Cates: Outdoor Hospitality Industry Needs More Clarity on ‘Property Quality’
Editor’s Note: Andy Cates is the president of RVC USA Management LLC, the general partner of RVC USA LP. He founded Value Acquisition Fund, a commercial real estate acquisition and ownership company with assets throughout the Southeast and Texas in which Cates is still a partner. In 1999, Cates relocated to his hometown of Memphis, Tenn., to develop the $20 Million Soulsville Revitalization Project as its project developer and to serve as its board chairman. One of the largest inner city revitalization projects in the country, it includes the Stax Museum of American Soul Music, The Stax Music Academy and the Soulsville Charter School. Contact him at email@example.com.

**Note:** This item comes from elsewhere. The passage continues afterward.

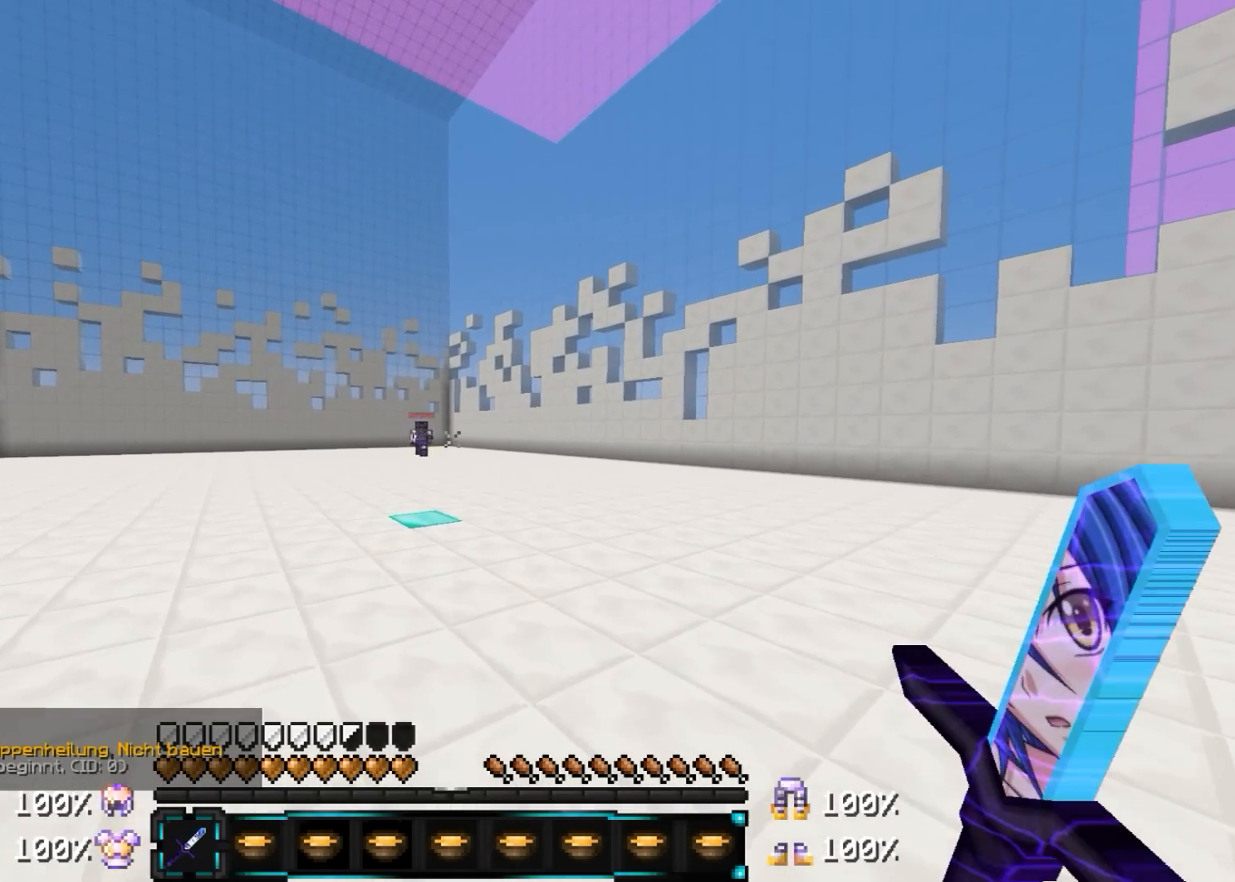
{"keys": ["d", "w"], "mouse": [], "events": [[17, "d", "up"], [67, "a", "down"], [267, "a", "up"], [267, "mouse_left", "down"], [317, "d", "down"], [317, "mouse_left", "up"], [417, "mouse_left", "down"], [467, "mouse_left", "up"]]}
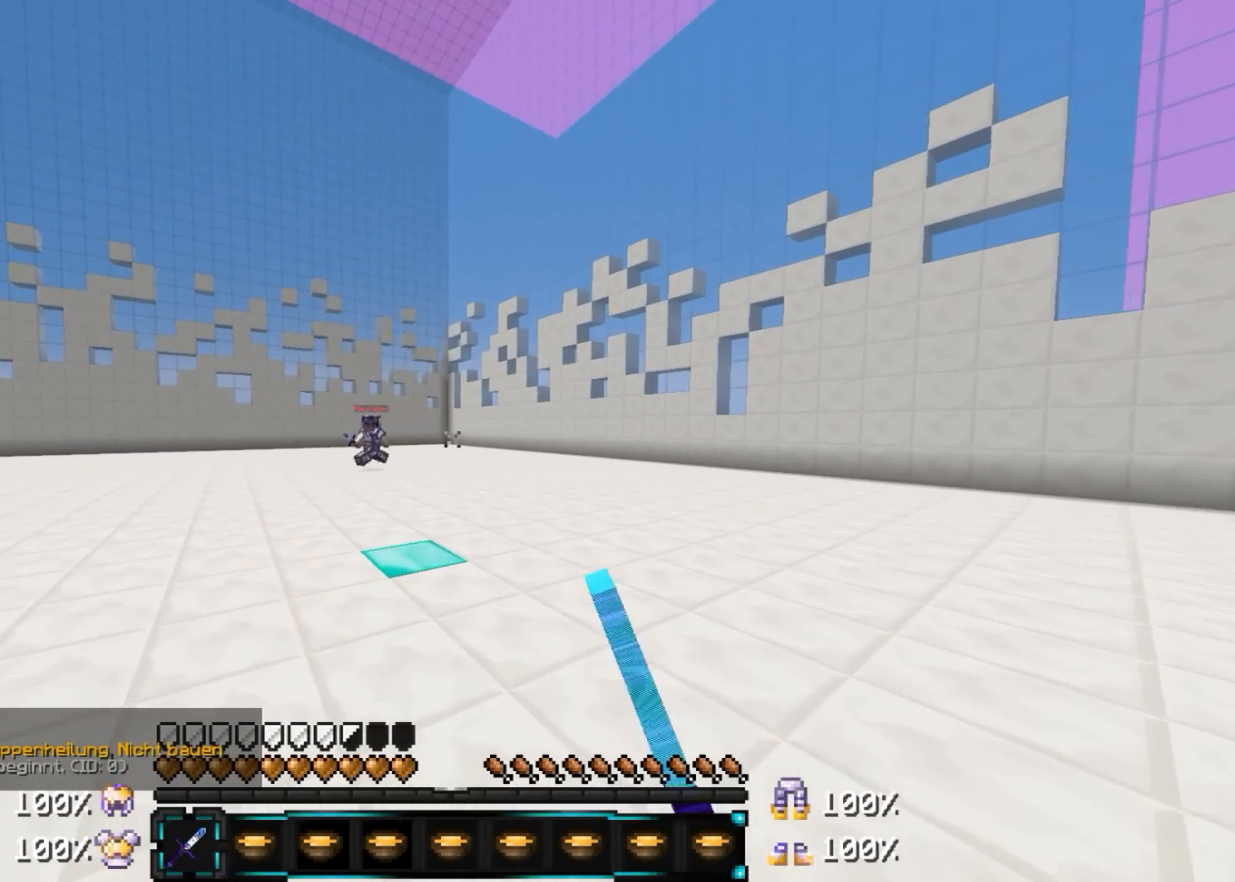
{"keys": ["d"], "mouse": [], "events": [[67, "mouse_left", "down"], [117, "mouse_left", "up"], [167, "a", "down"], [167, "d", "up"], [217, "mouse_left", "down"], [267, "mouse_left", "up"], [367, "mouse_left", "down"], [417, "a", "up"], [417, "d", "down"], [417, "mouse_left", "up"], [417, "w", "up"]]}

The world – as well as the travel industry – has changed dramatically over the last two decades. Just as the hotel industry evolved to offer various products and segments (various types of hotels among multiple hotel brands), the outdoor hospitality industry is beginning to see a clearer definition of each type of property. This segmentation will continue to benefit both guests and owners.

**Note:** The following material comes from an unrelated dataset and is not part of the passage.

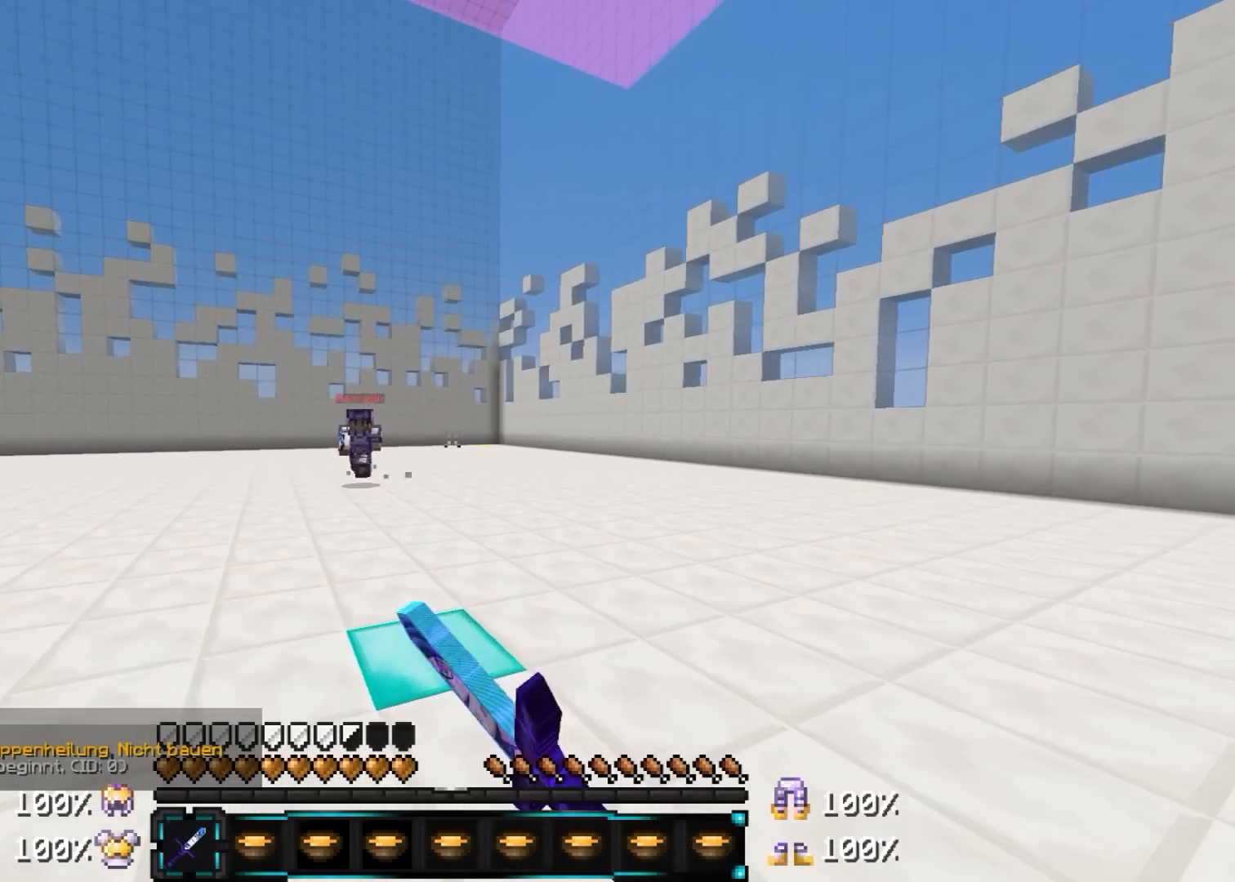
{"keys": ["a", "w"], "mouse": [], "events": [[167, "a", "down"], [167, "d", "up"], [267, "w", "down"], [417, "mouse_left", "down"], [467, "mouse_left", "up"]]}
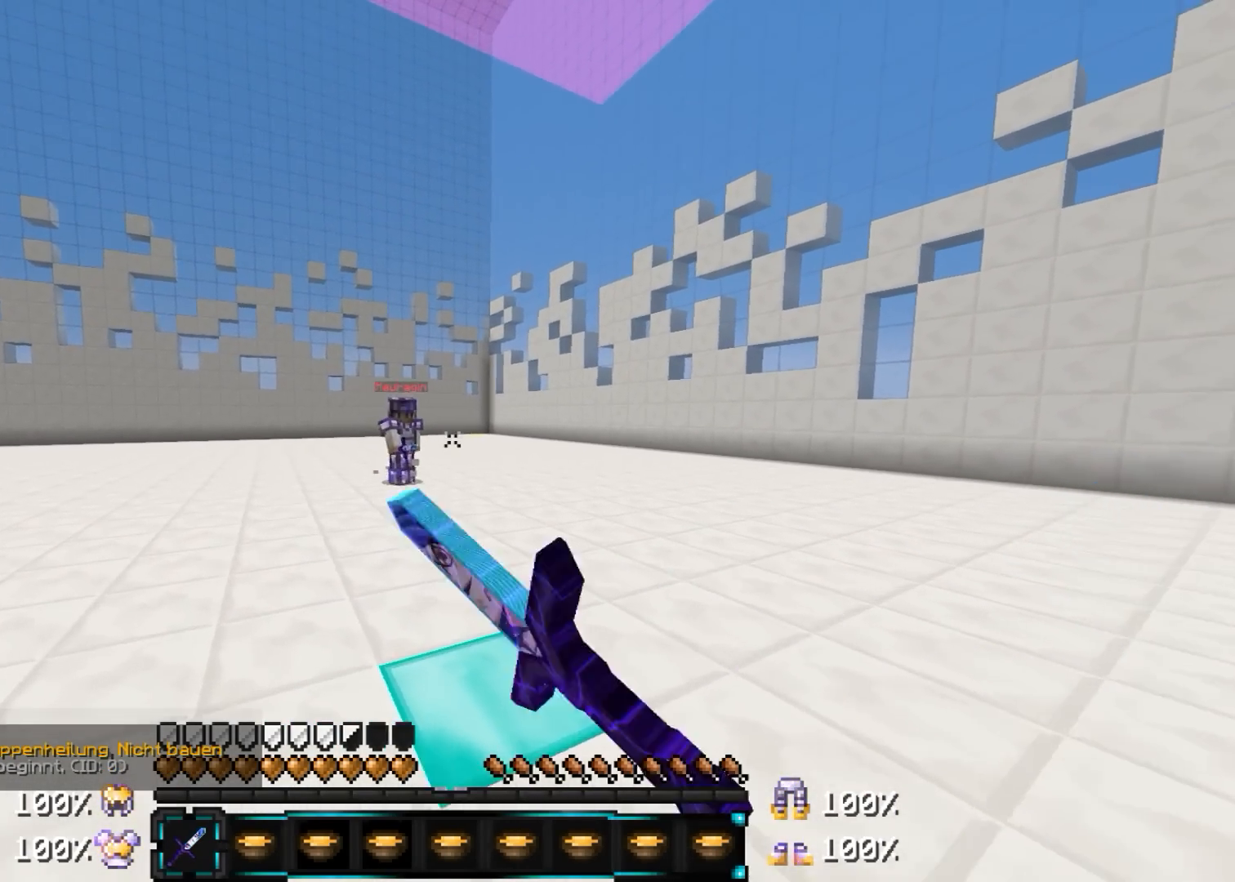
{"keys": ["a", "w"], "mouse": ["left"], "events": [[17, "a", "up"], [17, "d", "down"], [17, "mouse_left", "down"], [117, "mouse_left", "up"], [167, "mouse_left", "down"], [217, "mouse_left", "up"], [267, "a", "down"], [267, "d", "up"], [317, "mouse_left", "down"], [367, "mouse_left", "up"], [467, "mouse_left", "down"]]}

Many outdoor and RV enthusiasts, especially folks who are new to our industry, are often surprised by the lack of clarity with regard to property quality and consistency.
They believe, as does RVC Outdoor Destinations, that the outdoor hospitality industry should have more clearly defined segments, and that the existing higher quality property owners are (or should be) the most motivated to capitalize on this segmentation.
Of the few terms we use to refer to a diverse range of properties within our industry, most are unclear and/or have lost any real meaning.
What, for instance, is the difference between an “RV Resort” and an “RV Park?”
If an “RV Park” has a majority of tie-down trailers and permanent residents, isn’t it more similar to a mobile home park?
Also, the term “RV Resort” has been so overused that guests no longer know what services it implies. More often than not, properties use this term to simply spruce up their marketing. Not only is this practice misleading, it damages the outdoor hospitality industry in that it fosters an atmosphere of overpromising and underdelivering.
In order to adequately distinguish themselves, upper end campgrounds are in dire need of fresher, clearer terminology.
As a whole, the industry continues to see greater interest in products like park models that extend the season, often provide higher unit returns, and can take advantage of existing infrastructure.
There’s a large number of potential customers who have great interest in renting a cottage or cabin, yet, when told that such a hospitality option is sitting within an “RV Park,” decline to pursue it further. Why aren’t we better educating both potential and existing customers and making it easier for them to appropriately select the experience they want?
RVC developed the “Outdoor Destination” concept in order to better identify properties that provide guests higher quality environments and great service – all at an attractive rate.
Although Outdoor Destinations are typically more RV site-oriented, they incorporate other products such as the RVC Resort Cottage, furnished and climate controlled yurts, handcrafted cabins and superior campground areas – all of which allow each property to appeal to a broad range of customers.
Although there are plenty of good “RV Parks,” there are many more that are really “Trailer Parks” or “Mobile Home Parks.”
It should be mentioned that there is absolutely nothing wrong with any of these property types, as they all serve a specific market. However, it is a disservice to everyone involved if customers have a bad experience and/or feel misled.
Whether an RVC Outdoor Destination property or not, our industry should be proactive in defining each component and property type. This is especially important as we help grow the industry and attract new outdoor and RV enthusiasts.